Conselho
de Ano Novo
Um adágio popular afirma
o ano novo como vida
nova. Será mesmo? Será
que a simples mudança de
calendário define um
viver diferenciado para
melhor? Claro que a
mudança é da lei divina,
vivemos mergulhados em
processos de impermanência, e o
Espiritismo, por sua
vez, nos ensina que
estamos submetidos à Lei
de Progresso, uma das
leis morais, segundo
Allan Kardec, que faz
uma leitura da
progressão espiritual
que podemos empreender
como seres
perfectíveis.
Assim, creio que estamos
em dinâmico processo de
crescimento a partir das
aprendizagens que somos
capazes de efetivar,
passando pelas
experiências e
convivências as mais
diversificadas, conforme
nossas necessidades
educativas, seja do
ponto de vista moral,
seja do intelectual.
E quanto às superstições
reveladas em simpatias e
crendices que definem
cor de roupa, o que
comer ou o modo de andar
na entrada do ano novo,
elas podem nos garantir
uma vida melhor? A
superstição é um apego
exagerado ao que a
ignorância, má
conselheira, define por
verdade sem a qual não
se pode ser feliz.
A superstição também é
fruto de uma inadequada
educação religiosa que
não apresentou ao
indivíduo uma maneira
lúcida de viver o
sagrado, um jeito
racional de experimentar
a sua espiritualidade.
A fé raciocinada
preconizada pelo
Espiritismo, quando
vivida no livre pensar,
pode proporcionar
uma espiritualidade
profunda, sobretudo, no
momento em que esses
valores subjacentes nos
ensinos dos Espíritos
não ilustram somente a
inteligência, mas
iluminam o sentimento e
mobilizam o espiritista
para o bem.
Então, como podemos
fazer para ter um ano
novo e uma vida melhor?
Compreendo, pautado na
Filosofia Espírita, que
podemos ter uma
existência de
qualidade aprimorando-nos
no presente. E o meio de
fazê-lo já foi lecionado
por Santo Agostinho (1),
evocando a doutrina
socrática (2) –
precursora do
Espiritismo – quando
postulava o conhecimento
de si mesmo.
O mestre Allan Kardec
teve o ensejo de
apresentar na Revista
Espírita, de junho de
1863, uma sintética e
bela dissertação do
literato desencarnado La
Fontaine, intitulada
“Conhecer a si mesmo”.

> [DADOS FORNECIDOS]

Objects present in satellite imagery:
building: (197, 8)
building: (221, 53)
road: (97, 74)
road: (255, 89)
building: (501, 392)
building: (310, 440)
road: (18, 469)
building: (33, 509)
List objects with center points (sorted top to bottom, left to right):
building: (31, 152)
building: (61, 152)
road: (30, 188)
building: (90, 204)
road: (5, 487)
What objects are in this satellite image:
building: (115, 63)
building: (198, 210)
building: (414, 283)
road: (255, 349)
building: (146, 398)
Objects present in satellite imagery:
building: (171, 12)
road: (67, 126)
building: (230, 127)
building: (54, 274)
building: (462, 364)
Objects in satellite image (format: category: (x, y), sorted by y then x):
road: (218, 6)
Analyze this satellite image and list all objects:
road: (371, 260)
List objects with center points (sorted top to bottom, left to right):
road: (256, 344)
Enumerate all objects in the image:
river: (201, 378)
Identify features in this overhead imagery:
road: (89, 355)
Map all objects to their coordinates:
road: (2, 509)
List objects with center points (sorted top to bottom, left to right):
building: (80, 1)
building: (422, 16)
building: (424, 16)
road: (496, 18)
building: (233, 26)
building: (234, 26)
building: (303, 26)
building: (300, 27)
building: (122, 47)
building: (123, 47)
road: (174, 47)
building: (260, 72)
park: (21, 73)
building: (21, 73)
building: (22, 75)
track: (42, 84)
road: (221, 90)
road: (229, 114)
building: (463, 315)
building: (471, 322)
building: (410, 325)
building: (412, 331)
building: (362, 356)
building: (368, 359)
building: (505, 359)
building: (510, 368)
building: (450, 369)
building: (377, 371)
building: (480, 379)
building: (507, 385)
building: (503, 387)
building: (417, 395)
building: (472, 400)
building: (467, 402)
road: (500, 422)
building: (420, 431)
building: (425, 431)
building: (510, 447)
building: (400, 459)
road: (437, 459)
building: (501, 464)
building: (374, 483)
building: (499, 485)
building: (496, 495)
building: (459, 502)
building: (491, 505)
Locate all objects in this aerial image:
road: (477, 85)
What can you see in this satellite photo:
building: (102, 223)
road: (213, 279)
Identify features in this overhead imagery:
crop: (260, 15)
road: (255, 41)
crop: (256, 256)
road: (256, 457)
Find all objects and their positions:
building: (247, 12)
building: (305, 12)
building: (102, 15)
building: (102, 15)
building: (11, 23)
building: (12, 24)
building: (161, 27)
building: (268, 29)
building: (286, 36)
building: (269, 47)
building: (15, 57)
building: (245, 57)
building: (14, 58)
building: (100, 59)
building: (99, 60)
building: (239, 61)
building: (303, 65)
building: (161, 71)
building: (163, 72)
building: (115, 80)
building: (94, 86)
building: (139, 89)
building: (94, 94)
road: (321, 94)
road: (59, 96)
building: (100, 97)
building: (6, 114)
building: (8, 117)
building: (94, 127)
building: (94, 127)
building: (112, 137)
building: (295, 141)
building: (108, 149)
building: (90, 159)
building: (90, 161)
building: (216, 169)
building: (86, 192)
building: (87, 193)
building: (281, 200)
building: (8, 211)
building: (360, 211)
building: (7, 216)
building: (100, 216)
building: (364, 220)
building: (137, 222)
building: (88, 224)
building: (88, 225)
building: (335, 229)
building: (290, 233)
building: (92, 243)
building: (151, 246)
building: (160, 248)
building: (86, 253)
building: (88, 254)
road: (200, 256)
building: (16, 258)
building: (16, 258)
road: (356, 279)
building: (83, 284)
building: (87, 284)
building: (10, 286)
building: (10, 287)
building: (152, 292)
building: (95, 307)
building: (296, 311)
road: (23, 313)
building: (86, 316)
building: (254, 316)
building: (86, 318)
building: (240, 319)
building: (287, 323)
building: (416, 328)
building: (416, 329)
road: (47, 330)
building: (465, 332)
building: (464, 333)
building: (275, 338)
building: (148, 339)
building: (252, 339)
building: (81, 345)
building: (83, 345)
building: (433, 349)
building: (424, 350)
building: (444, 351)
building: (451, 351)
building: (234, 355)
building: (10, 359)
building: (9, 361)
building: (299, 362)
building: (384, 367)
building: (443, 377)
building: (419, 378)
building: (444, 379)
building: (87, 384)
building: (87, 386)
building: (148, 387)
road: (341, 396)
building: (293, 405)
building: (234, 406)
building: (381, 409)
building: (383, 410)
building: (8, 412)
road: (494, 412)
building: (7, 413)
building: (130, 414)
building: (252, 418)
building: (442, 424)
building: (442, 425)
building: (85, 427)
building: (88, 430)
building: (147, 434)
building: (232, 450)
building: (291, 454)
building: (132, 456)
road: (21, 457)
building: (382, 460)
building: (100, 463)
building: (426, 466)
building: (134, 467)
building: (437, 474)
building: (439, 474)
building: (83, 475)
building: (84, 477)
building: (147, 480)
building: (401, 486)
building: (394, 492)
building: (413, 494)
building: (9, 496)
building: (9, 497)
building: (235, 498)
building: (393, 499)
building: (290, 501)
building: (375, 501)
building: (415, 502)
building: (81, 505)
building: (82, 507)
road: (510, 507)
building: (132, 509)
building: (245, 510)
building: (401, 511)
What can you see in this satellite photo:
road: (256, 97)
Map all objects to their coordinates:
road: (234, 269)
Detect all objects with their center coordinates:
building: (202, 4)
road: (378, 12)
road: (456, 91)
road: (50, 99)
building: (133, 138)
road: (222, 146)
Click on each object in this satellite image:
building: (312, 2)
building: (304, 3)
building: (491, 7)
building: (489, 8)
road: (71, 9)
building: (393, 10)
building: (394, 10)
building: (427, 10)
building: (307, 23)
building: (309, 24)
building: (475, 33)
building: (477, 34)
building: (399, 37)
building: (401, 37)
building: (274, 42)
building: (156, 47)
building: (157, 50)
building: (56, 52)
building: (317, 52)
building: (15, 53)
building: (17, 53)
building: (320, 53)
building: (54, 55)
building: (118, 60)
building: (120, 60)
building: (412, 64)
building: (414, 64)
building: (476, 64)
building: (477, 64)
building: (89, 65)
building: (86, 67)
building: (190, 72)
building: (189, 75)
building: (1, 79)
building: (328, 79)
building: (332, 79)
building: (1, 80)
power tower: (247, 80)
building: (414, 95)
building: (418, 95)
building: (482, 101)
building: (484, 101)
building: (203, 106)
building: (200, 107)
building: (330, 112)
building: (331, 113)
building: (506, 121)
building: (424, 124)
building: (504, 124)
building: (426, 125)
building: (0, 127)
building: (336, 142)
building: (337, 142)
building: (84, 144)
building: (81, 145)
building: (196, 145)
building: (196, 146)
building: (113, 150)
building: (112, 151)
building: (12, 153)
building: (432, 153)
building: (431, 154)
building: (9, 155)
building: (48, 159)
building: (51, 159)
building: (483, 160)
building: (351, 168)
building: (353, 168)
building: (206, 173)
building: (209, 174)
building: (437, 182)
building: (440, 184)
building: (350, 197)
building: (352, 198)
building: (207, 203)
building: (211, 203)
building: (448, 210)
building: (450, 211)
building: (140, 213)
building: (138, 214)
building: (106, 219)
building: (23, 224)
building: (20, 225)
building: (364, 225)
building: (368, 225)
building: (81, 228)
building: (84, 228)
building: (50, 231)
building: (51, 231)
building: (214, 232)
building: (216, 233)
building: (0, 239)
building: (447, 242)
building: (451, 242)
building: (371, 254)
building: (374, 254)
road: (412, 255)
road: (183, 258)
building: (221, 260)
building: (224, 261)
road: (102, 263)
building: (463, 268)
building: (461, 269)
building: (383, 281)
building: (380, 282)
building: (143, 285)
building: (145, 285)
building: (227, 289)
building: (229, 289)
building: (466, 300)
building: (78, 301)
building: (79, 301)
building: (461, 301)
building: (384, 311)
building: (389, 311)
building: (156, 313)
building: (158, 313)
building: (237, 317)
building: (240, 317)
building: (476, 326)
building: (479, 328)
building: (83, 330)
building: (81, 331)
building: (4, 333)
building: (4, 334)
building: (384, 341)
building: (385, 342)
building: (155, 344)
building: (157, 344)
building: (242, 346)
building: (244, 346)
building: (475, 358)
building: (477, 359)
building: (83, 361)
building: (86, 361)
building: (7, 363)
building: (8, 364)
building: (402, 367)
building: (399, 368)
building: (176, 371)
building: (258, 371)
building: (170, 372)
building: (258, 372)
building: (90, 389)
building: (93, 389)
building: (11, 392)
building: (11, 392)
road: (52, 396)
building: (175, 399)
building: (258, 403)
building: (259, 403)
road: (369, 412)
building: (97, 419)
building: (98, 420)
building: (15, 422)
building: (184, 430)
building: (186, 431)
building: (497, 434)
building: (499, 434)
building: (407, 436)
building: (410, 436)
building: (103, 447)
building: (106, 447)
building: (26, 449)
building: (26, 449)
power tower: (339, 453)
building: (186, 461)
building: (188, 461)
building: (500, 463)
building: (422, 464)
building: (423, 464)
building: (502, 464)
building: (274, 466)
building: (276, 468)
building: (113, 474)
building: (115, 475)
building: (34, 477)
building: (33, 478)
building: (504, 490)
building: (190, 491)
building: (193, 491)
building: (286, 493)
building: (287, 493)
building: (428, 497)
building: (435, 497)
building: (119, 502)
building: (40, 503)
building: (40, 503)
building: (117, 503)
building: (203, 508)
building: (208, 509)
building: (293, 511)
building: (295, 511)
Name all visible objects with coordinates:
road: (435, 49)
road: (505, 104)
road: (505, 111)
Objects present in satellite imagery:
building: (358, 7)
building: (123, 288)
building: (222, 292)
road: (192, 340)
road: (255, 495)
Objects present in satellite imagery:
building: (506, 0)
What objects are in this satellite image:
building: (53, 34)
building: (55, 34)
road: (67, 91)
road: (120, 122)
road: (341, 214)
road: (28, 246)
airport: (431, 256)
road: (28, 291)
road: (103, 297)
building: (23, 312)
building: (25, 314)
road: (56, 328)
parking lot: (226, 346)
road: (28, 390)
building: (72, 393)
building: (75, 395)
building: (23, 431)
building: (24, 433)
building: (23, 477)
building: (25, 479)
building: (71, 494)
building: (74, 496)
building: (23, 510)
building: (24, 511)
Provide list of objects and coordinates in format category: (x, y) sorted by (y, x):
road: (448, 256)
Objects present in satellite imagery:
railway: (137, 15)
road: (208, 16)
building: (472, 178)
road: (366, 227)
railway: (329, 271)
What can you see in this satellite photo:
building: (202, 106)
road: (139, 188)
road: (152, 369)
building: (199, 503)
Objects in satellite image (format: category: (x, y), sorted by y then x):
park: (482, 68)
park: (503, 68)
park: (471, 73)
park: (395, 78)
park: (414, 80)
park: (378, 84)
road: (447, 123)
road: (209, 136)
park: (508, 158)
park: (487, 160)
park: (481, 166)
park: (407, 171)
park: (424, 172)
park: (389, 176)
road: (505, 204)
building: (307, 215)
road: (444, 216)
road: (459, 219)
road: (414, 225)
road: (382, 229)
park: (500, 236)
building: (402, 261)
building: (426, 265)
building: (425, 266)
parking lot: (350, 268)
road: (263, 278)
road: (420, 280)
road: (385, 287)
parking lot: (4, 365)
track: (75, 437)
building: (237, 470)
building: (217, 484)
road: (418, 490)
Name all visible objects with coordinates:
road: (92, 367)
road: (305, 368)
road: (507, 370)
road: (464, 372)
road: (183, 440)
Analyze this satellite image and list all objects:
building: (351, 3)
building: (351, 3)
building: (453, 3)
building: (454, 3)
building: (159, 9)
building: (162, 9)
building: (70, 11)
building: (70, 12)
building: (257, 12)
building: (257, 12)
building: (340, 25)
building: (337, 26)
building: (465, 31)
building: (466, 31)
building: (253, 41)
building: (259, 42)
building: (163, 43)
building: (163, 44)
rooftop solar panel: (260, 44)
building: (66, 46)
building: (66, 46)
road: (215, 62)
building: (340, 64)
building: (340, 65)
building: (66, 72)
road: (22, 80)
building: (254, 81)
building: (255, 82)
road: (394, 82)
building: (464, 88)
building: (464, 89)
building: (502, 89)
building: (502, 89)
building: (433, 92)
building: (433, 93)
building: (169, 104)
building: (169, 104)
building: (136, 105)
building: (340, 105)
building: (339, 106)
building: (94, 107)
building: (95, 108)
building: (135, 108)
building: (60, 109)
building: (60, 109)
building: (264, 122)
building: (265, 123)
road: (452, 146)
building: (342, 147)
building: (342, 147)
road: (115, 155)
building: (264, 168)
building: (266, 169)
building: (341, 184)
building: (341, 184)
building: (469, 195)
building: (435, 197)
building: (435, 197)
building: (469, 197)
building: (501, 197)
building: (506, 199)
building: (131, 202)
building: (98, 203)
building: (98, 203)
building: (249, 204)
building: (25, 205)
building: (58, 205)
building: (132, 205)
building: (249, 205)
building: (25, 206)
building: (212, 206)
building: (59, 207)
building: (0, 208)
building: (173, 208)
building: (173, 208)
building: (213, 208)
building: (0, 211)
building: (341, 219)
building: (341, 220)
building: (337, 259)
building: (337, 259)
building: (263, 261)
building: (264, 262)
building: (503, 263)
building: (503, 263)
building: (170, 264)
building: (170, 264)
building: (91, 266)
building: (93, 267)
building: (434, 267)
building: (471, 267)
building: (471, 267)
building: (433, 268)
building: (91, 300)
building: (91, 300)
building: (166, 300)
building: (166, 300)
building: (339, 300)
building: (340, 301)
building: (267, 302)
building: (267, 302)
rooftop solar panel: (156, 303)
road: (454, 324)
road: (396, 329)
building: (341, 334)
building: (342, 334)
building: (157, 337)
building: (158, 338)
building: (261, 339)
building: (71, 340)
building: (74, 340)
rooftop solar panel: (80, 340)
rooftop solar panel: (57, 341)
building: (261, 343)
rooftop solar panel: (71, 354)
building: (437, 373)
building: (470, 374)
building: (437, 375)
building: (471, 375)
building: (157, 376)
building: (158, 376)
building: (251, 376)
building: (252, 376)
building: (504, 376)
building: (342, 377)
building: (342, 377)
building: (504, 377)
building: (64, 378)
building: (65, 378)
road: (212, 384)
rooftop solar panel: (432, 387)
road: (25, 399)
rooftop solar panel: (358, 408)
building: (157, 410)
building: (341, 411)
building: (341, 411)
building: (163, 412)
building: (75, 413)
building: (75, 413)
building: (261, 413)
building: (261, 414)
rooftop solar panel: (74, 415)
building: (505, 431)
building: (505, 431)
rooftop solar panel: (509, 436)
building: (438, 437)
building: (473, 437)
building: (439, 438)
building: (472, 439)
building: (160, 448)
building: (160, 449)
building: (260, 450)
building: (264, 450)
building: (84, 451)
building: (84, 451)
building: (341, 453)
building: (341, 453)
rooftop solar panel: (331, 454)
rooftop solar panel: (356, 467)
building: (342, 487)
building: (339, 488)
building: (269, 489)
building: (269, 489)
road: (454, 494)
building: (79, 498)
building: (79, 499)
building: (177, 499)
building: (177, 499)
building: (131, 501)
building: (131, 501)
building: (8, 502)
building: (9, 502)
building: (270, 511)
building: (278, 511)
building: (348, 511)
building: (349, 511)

> [O QUE SE PEDE] Você pode retomar o texto sobre o conselho de Ano Novo, dando seguimento a ele logo após a última frase apresentada?

> [RESULTADO DA TAREFA]
Entre os seus sábios
conselhos encontramos:
a. “O que muitas vezes
impede que vos corrijais
de um defeito, de um
vício, é, certamente, o
fato de não perceberdes
que o tendes” (p. 266).
Ou seja, o
desconhecimento de si
impede que
identifiquemos nossas
imperfeições ou limites
morais para que possamos
mudar para melhor,
aliás, nenhuma reforma
considerável é possível
sem o conhecimento exato
a respeito do que merece
mudança.
b. “Enquanto vedes os
menores defeitos do
vizinho, do irmão, nem
sequer suspeitais que
tendes as mesmas faltas,
talvez cem vezes maiores
que as deles.” A
falta de indulgência
nubla nossa visão sobre
nós mesmos. Quando nos
fazemos juízes
inveterados dos outros,
gastamos tempo e energia
que poderiam ser
destinados à exploração
do planeta interno e,
com isso, passamos a
perder o foco da atenção
sobre nós mesmos que, no
caso de nossa progressão
espiritual, é o que mais
importa.
c. “Deveríeis
analisar-vos um pouco
como se não fôsseis vós
mesmos” (p. 266).
Parece-me que
equanimidade seria
uma palavra-síntese
dessa frase. Cabe-nos
uma análise sincera e
imparcial de nossa
natureza moral tornando
a subjetividade objeto
de exame, fazendo o
exercício mental de
“olhar de fora" para cá
dentro do ser.
d. “Sede francos
convosco mesmos; travai
conhecimento com o vosso
caráter (...).” A
franqueza gera a
desilusão, o que de
fato é uma maravilha. É
melhor ficar
momentaneamente
desapontado consigo por
descobrir-se equivocado
do que passar uma
reencarnação em
permanente autoengano.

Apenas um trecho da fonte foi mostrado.